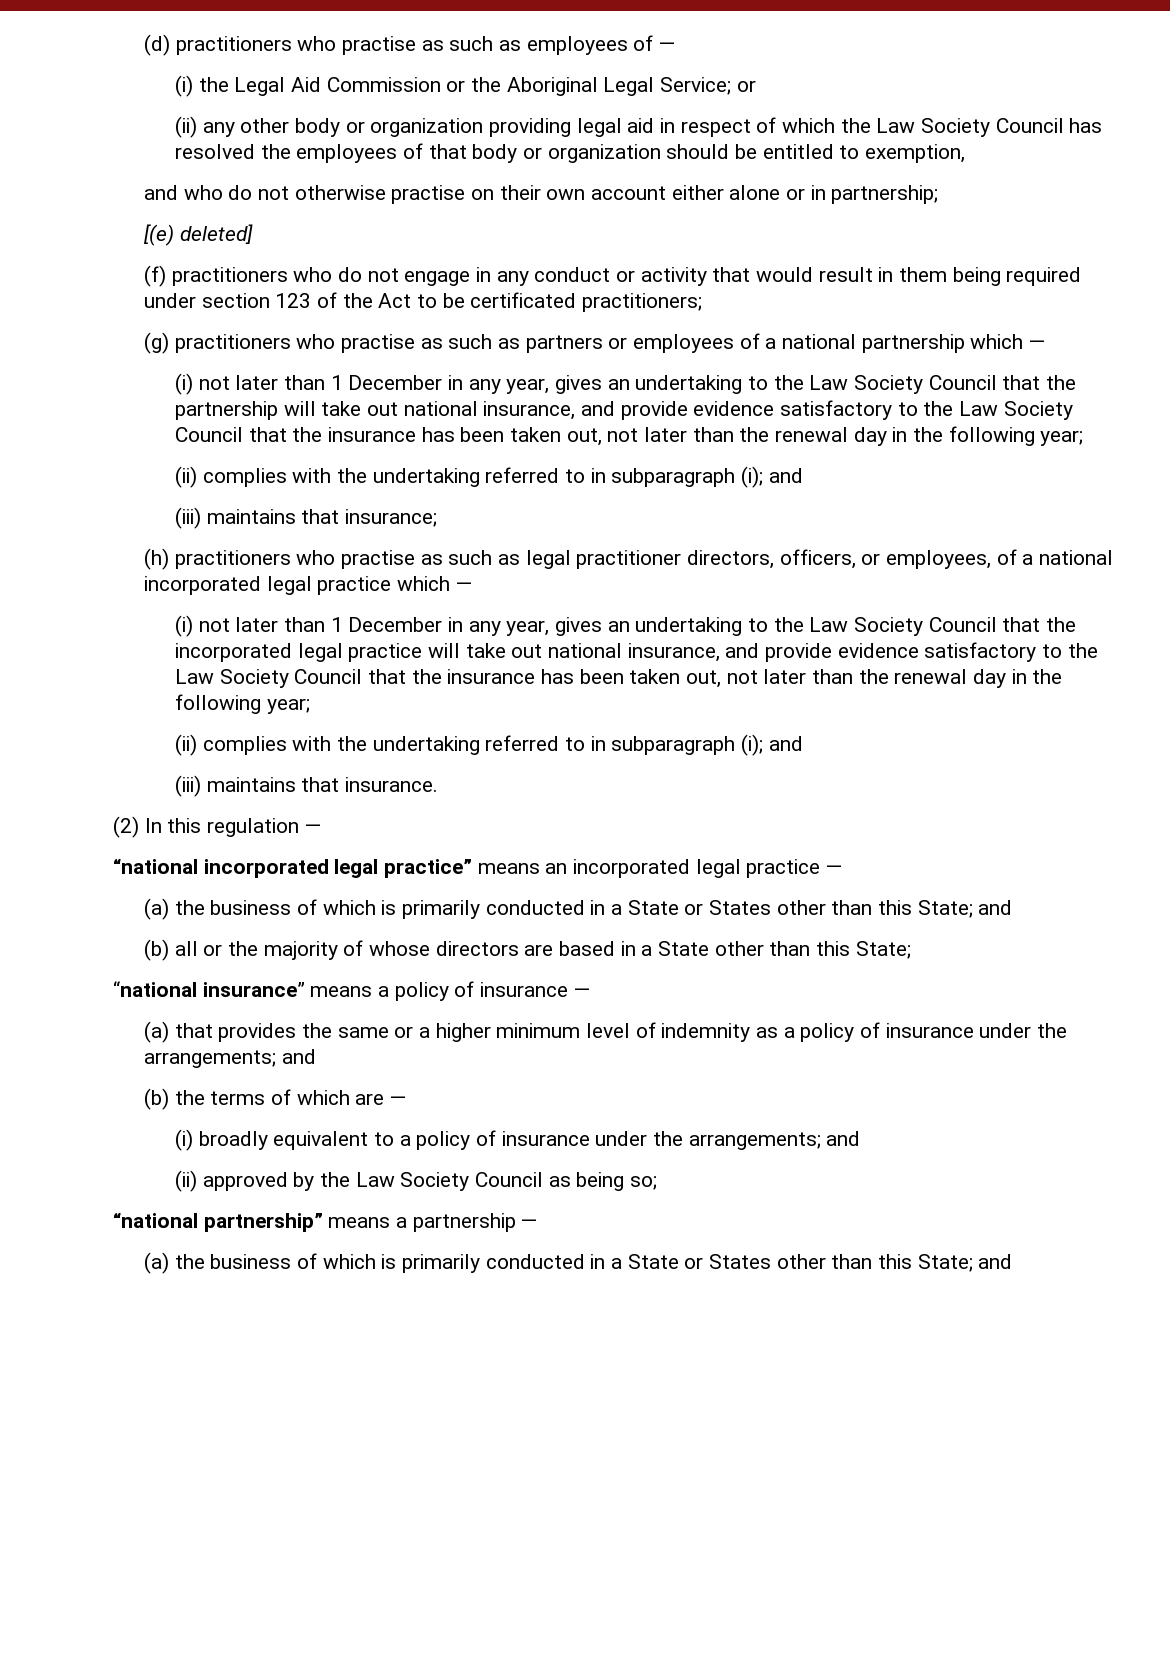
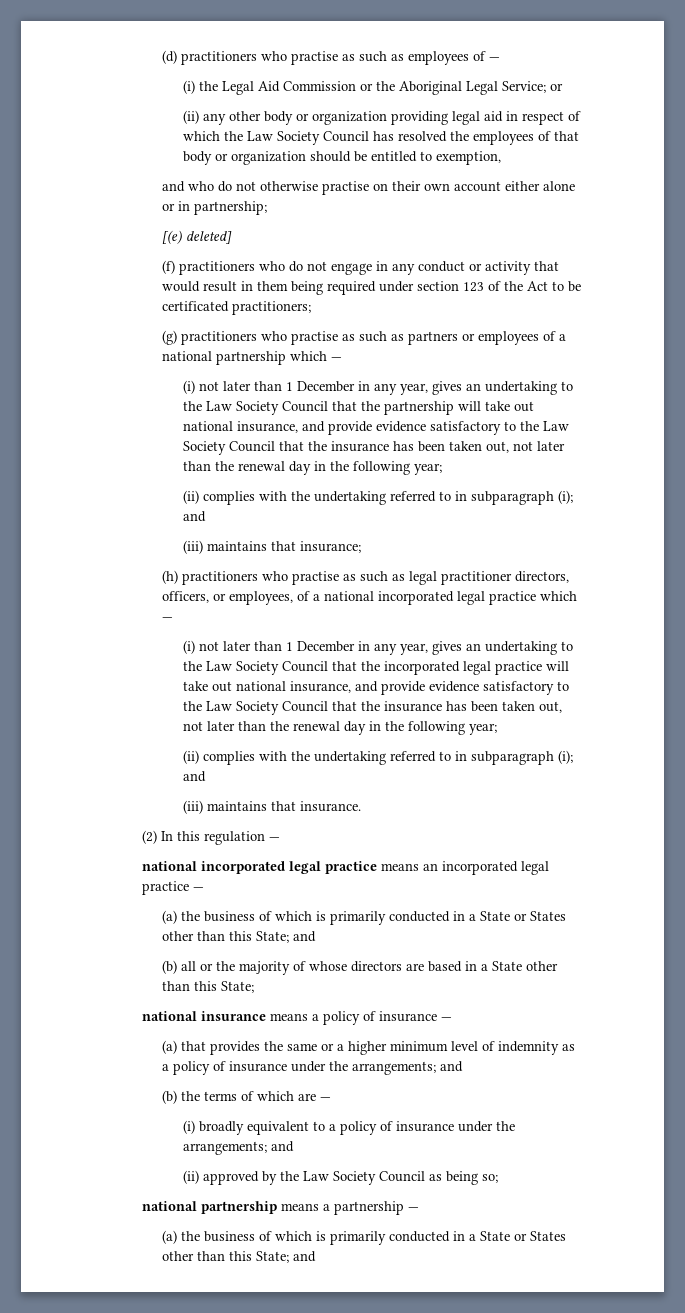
[112,858,472,878] “national incorporated legal practice” -> [141,861,377,874] national incorporated legal practice
[112,981,305,997] “national insurance” -> [141,1011,266,1021] national insurance
[112,1212,323,1232] “national partnership” -> [141,1201,277,1214] national partnership

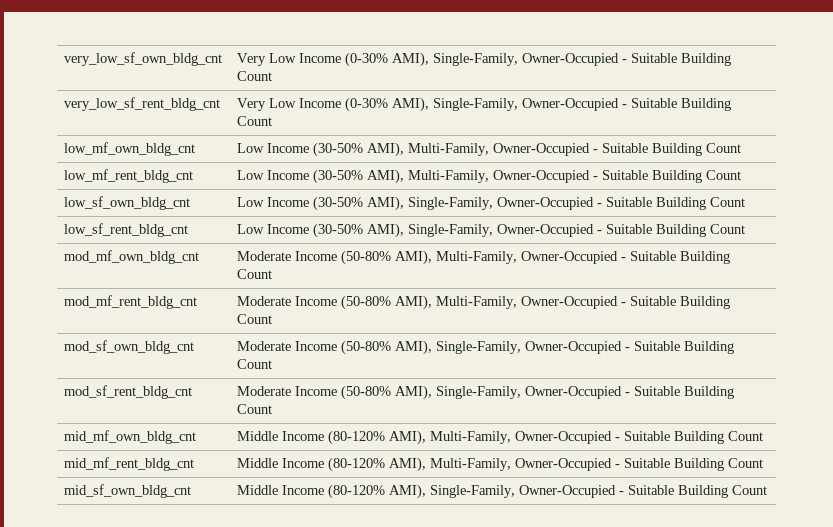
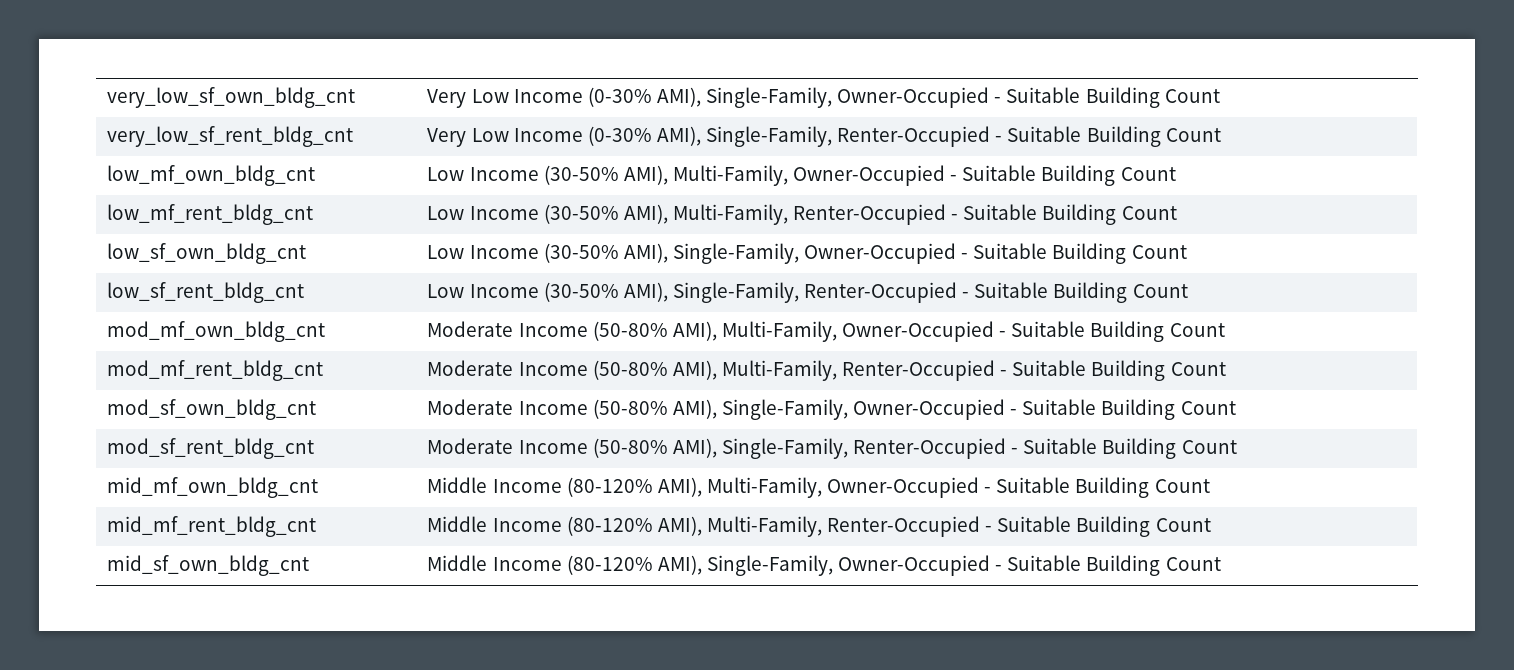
[522,98,620,111] Owner-Occupied -> [837,126,991,147] Renter-Occupied
[493,170,591,183] Owner-Occupied -> [793,204,947,225] Renter-Occupied
[497,224,595,237] Owner-Occupied -> [804,282,958,303] Renter-Occupied
[521,296,619,309] Owner-Occupied -> [842,360,996,381] Renter-Occupied
[525,386,623,399] Owner-Occupied -> [853,438,1007,459] Renter-Occupied
[515,458,613,471] Owner-Occupied -> [827,516,981,537] Renter-Occupied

--- --- ---

# THE TASK
Give again, word for word, every line from the top of the data above to the line holding "[525,386,623,399] Owner-Occupied ->", inclusive, with the pictures left out.

# WORKED SOLUTION
[112,858,472,878] “national incorporated legal practice” -> [141,861,377,874] national incorporated legal practice
[112,981,305,997] “national insurance” -> [141,1011,266,1021] national insurance
[112,1212,323,1232] “national partnership” -> [141,1201,277,1214] national partnership

[522,98,620,111] Owner-Occupied -> [837,126,991,147] Renter-Occupied
[493,170,591,183] Owner-Occupied -> [793,204,947,225] Renter-Occupied
[497,224,595,237] Owner-Occupied -> [804,282,958,303] Renter-Occupied
[521,296,619,309] Owner-Occupied -> [842,360,996,381] Renter-Occupied
[525,386,623,399] Owner-Occupied -> [853,438,1007,459] Renter-Occupied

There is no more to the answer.